いたずらっ子は生まれつき? その1

いたずらっ子は生まれつき?

いたずらっ子は生まれつき? その1

ニュージーランドのような、自然いっぱいのイメージがある国では、こども達はいつも生き生きと活発に毎日を過ごしていて、親たちは子どもの受験戦争や学校でのいじめに悩むこともなく、日本よりももっと気楽にのびのび子育てができると思う人も多いのではないでしょうか?
以下は、ニュージーランドのあるジャーナリストが書いた記事の翻訳です。
長いので4回に分けてお届けします。

第1回 Born Naughty?

“Born Naughty?” という英国のTV番組があります。
その中で子どもたちは、物を壊し、他の子ども達を傷つけ、何も食べようとせず、カーッとすると何をするか分からず、自らを危険にさえさらしてしまいます。。。彼らの親たちは、そんな子ども達に何をしたらいいか分からず、途方にくれるばかりです。
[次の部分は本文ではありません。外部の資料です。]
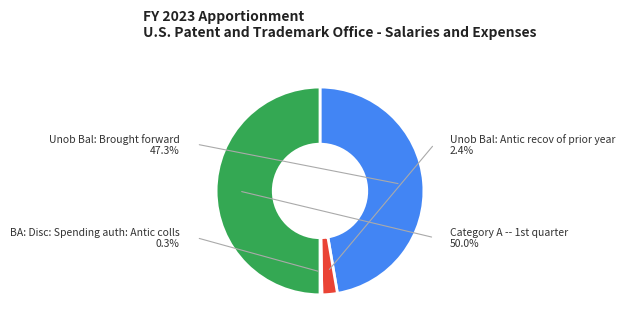

Which category has the smallest portion of the pie?

BA: Disc: Spending auth: Antic colls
 これらの子どもたちは、ただ “Naughty” (いたずらっこ)なだけなのでしょうか、それとも何かが彼らをそうさせているのでしょうか?
 「Naughty、という言葉は好ましくありません」というのはアニタ・ヨハンセン氏。彼女はホークスベイの心理学者であり、リトル・ニンジャという法人のオーナーです。彼女のリトル・ニンジャは、親、教師、他の教育専門家たちが子どもたちの行動を理解し、導くためのサポートやセミナー、ワークショップなどを催しています。

 Naughtyという言葉を用いないのは、彼女に限ったことではありません。先生たち、教育機関のエキスパートたちも、2015年今現在この言葉は適切でないと口をそろえて訴えています。
 「正しい定義は、ODD、Oppositional Defiance Disorder (反抗挑戦性障害)でしょう」と言うのは、ファミリー・セラピストとして名高いダイアン・レヴィ氏。彼女は「Of Course I Love You…Now Go To Your Room! (もちろん愛してるわ。。。さあ、お部屋へ行って!)」の著者でもあります。

 自分たちの子どもたちをどう扱っていいかわからず、『助けてください! どうしたらいいかわからないのです』と言って、オークランドのレヴィ氏のクリニックを訪れて、助けを求める親たちの数はウナギ登りに増えています。

 私の仕事は以前よりも数段に厳しいものになっています。以前は、言うことを聞かない子どもたちを見る時は、一貫した対策方法がありました。今や、問題は無数の局面を持った複雑なものになっています。ご両親にとっても、昔とは比較にならないくらい難しいでしょう。

子どもたちが言う事を聞かず、攻撃的です。特に眠る前の時間は大わらわです。子どもたちが非常に激しやすいのです。

オークランドのある母親。3人の子どもがいます。1番上の子と2番目の子は穏やかでしたが、3番目の子、女の子は簡単ではありませんでした。

 一番下の子はとても手を焼いています。この子はありあまるエネルギーを抱えていて、いつも自分が中心でいたいのです。

 自分の都合のいいように物事をとらえて、要求ばかり訴えます。与えれば与えるほど、何かをもっと欲しがるのです。体の中にいつも怒りをため込んでいて、事ある毎に爆発させます。

親としてこの子をどう育てていいのか本当に分からないのです。娘のことは愛していますが、この子が大キライなときもあります。